= Catcher's ERA =

Baseball statistic

Catcher's ERA (CERA) in baseball statistics is the earned run average of the pitchers pitching when the catcher in question is catching. Its primary purpose is to measure a catcher's game-calling, rather than his effect on the opposing team's running game. Craig Wright first described the concept of CERA in his 1989 book The Diamond Appraised. With it, Wright developed a method of determining a catcher's effect on a team's pitching staff by comparing pitchers' performance when playing with different catchers.

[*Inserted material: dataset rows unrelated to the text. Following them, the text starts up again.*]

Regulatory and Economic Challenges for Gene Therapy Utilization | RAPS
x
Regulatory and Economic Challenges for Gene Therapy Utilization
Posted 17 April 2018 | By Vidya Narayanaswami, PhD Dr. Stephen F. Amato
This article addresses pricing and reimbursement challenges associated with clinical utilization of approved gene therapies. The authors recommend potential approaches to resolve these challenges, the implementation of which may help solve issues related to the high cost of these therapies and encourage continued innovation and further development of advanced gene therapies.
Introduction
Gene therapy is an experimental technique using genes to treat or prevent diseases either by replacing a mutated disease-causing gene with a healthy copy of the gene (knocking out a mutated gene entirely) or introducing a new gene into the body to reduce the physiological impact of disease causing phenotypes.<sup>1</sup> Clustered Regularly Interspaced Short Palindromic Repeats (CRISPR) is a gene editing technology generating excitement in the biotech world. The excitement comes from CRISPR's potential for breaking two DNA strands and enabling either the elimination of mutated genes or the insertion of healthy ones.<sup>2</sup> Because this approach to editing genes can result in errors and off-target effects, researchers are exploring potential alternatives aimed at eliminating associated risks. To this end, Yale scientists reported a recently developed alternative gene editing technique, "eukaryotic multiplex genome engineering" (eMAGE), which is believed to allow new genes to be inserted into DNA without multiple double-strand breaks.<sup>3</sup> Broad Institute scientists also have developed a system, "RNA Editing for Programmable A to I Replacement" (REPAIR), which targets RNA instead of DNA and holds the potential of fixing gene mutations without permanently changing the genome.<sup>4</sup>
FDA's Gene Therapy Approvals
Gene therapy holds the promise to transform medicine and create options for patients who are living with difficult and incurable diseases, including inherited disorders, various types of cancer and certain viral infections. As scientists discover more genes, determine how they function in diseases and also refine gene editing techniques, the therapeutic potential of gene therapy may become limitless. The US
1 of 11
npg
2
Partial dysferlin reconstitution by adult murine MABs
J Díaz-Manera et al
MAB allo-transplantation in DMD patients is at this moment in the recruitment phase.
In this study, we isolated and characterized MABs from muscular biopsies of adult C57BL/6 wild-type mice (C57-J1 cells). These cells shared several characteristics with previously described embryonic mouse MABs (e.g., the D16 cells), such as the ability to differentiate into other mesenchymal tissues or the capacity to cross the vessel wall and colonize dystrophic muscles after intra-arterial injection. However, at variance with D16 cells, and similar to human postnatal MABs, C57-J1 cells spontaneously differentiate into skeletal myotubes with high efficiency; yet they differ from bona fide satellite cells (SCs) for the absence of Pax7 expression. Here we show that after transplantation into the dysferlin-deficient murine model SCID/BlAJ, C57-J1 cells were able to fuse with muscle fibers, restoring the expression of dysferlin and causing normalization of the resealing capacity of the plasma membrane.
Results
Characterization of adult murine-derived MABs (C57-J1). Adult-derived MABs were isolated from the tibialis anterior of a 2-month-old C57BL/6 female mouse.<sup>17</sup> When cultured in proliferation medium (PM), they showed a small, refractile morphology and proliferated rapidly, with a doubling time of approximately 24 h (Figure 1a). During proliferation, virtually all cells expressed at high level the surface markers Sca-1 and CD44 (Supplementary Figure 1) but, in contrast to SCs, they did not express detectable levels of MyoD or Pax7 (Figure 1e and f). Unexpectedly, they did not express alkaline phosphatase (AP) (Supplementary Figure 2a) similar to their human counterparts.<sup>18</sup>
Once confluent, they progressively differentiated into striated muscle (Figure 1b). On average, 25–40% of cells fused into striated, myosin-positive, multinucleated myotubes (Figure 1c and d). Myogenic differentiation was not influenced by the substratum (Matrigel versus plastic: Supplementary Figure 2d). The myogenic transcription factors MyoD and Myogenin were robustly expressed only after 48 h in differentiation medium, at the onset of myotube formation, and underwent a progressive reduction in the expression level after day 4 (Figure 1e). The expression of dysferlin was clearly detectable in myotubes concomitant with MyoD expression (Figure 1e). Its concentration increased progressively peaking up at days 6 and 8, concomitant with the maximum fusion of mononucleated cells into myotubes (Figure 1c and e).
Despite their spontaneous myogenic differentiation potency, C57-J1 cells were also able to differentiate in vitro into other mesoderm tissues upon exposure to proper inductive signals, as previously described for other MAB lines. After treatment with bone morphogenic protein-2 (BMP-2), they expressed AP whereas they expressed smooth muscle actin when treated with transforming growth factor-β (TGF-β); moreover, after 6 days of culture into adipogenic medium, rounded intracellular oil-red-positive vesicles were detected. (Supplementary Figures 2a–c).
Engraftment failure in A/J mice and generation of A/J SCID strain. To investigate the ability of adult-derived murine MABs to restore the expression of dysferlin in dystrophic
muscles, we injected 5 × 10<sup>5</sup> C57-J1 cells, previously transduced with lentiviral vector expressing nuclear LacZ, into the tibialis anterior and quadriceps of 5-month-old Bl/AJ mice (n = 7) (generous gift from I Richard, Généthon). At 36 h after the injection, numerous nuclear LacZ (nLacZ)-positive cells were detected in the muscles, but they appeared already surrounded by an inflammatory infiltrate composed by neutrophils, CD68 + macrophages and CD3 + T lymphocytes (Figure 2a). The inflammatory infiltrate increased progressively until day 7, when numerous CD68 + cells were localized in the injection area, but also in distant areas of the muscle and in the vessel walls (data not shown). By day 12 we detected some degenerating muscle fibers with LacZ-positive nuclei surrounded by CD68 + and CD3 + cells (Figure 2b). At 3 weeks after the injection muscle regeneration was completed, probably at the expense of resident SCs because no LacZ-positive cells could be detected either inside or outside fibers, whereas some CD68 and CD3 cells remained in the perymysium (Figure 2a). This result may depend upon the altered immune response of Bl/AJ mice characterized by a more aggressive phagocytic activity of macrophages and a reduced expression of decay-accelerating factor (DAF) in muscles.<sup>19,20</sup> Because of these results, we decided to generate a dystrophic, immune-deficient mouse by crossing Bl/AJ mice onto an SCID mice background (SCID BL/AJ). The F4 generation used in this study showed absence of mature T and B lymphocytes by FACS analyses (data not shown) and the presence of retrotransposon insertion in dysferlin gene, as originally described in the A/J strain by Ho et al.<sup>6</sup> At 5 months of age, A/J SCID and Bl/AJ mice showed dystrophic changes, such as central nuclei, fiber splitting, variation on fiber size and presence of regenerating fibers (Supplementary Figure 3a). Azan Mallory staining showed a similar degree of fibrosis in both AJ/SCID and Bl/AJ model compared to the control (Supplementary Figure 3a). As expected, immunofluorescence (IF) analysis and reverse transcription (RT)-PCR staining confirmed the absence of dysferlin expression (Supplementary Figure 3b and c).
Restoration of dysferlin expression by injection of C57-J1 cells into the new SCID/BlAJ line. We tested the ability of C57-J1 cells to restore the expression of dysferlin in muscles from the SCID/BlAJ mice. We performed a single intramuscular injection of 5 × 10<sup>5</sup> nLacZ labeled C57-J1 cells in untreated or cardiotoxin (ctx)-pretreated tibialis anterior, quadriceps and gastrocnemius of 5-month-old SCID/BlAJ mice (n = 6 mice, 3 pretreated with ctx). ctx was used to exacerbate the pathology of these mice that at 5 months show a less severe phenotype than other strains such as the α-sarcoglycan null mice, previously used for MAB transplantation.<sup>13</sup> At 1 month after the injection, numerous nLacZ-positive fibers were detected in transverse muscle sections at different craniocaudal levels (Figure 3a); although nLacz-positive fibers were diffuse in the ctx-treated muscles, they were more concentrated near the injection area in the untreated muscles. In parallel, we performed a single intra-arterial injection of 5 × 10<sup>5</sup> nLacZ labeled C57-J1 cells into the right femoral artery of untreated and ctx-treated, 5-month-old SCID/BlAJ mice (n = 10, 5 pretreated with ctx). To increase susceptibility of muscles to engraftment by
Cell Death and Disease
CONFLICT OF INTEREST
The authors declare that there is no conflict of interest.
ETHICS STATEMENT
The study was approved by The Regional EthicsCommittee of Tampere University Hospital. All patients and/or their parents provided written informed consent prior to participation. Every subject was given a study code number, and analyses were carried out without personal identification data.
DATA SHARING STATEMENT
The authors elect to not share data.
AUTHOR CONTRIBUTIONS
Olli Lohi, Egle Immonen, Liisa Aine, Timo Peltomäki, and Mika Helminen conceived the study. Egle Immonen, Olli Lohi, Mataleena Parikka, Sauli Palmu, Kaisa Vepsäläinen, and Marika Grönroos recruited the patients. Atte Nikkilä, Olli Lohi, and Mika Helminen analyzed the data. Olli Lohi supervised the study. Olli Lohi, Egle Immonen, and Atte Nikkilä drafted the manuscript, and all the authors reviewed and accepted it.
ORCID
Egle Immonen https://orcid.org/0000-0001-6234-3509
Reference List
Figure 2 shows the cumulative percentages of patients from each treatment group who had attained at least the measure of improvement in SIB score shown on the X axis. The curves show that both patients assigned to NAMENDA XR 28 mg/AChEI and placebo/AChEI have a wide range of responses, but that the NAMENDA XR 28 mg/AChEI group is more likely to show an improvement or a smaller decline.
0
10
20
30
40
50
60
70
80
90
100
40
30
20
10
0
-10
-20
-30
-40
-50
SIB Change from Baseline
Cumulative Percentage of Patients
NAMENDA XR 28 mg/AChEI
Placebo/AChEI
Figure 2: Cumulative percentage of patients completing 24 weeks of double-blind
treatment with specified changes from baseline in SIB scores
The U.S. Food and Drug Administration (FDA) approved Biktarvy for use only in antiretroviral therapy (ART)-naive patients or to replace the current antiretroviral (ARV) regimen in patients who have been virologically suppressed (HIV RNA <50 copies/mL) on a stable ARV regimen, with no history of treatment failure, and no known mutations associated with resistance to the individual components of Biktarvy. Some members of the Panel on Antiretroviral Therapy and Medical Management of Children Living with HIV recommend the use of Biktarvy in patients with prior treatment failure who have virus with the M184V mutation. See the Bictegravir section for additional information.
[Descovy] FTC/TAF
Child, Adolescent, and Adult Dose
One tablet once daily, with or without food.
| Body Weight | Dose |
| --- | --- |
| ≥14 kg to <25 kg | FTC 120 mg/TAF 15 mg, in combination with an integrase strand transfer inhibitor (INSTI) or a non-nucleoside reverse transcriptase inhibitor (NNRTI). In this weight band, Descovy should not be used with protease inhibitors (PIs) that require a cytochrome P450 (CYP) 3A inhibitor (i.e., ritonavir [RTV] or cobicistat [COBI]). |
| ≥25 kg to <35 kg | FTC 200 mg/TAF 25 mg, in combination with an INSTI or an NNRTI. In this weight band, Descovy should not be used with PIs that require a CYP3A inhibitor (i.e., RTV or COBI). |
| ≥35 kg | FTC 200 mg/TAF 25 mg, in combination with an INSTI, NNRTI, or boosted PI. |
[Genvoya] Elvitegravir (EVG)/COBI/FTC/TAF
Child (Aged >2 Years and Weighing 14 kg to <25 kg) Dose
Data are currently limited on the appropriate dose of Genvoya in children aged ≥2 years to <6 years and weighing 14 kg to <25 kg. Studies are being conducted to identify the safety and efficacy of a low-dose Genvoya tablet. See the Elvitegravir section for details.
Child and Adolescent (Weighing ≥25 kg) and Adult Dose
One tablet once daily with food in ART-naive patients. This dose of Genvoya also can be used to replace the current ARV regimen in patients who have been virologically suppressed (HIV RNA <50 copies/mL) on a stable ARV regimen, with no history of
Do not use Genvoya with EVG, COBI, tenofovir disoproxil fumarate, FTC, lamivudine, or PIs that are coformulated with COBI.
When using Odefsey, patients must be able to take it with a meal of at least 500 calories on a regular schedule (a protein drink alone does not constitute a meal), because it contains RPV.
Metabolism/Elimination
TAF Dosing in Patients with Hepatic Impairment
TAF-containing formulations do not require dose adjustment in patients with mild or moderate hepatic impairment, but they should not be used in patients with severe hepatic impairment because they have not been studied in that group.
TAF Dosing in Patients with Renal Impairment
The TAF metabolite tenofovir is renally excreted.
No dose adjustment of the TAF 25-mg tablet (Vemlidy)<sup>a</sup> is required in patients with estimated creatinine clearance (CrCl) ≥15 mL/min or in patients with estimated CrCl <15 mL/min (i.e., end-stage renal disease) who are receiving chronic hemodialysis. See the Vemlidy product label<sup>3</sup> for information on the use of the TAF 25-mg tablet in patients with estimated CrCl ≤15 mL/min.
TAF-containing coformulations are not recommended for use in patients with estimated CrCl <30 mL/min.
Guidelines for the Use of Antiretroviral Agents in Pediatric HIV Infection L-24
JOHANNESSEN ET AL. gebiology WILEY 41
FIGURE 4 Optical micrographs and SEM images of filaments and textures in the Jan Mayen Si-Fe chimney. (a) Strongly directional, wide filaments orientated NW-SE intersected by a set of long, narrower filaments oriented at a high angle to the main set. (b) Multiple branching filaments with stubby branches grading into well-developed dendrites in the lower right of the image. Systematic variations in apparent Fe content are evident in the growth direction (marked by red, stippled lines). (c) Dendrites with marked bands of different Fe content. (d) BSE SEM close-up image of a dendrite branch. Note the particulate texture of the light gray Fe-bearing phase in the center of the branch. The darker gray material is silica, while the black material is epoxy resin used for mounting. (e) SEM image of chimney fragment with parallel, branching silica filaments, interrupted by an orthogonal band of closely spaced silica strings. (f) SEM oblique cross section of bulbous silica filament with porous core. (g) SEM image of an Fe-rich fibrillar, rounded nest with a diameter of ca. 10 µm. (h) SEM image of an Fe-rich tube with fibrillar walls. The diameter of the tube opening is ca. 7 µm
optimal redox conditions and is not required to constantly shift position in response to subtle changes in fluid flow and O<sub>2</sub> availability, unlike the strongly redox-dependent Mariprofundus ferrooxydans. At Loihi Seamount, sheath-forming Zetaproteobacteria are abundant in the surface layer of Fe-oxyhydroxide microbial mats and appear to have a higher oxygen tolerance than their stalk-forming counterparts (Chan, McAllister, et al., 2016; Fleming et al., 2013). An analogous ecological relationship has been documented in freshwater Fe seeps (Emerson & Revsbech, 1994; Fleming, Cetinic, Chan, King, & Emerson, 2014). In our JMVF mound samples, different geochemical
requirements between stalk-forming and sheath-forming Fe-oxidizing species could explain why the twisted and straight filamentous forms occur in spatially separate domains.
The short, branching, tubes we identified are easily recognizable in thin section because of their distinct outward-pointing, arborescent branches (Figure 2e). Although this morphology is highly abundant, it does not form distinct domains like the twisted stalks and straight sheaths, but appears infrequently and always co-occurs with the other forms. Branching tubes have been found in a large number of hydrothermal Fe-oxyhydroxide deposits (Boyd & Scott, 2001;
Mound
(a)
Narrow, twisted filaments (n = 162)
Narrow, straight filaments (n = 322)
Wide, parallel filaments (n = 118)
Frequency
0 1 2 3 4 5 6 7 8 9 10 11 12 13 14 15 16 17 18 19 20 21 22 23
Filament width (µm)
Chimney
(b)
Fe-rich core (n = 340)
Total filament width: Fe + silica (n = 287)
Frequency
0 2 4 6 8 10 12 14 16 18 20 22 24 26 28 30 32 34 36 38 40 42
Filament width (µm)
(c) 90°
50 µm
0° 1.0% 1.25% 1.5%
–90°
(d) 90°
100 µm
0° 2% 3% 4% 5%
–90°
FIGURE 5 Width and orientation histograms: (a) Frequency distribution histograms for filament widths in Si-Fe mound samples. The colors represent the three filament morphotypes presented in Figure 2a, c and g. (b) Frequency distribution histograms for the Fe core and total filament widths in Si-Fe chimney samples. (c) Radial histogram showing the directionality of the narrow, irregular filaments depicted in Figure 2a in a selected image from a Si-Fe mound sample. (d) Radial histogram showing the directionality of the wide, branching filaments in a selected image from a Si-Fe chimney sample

Baseball Prospectus writer Keith Woolner has written that "catcher game-calling isn't a statistically significant skill" after doing statistical analysis of catcher performance. Sabermetrician Bill James also performed research into CERA, finding that while it is possible that catchers may have a significant effect on a pitching staff, there is too much yearly variation in CERA for it to be a reliable indicator of ability. James used simulations of catchers with assigned defensive values to directly compare CERAs, which influenced Woolner to perform similar simulations but instead using weighted events to calculate pitchers' runs per plate appearance. Through this, Woolner concluded that even if catchers do have an effect on pitchers' abilities to prevent runs, it is undetectable and thus has no practical usage. He also stated that "the hypothesis most consistent with the available facts appears to be that catchers do not have a significant effect on pitcher performance".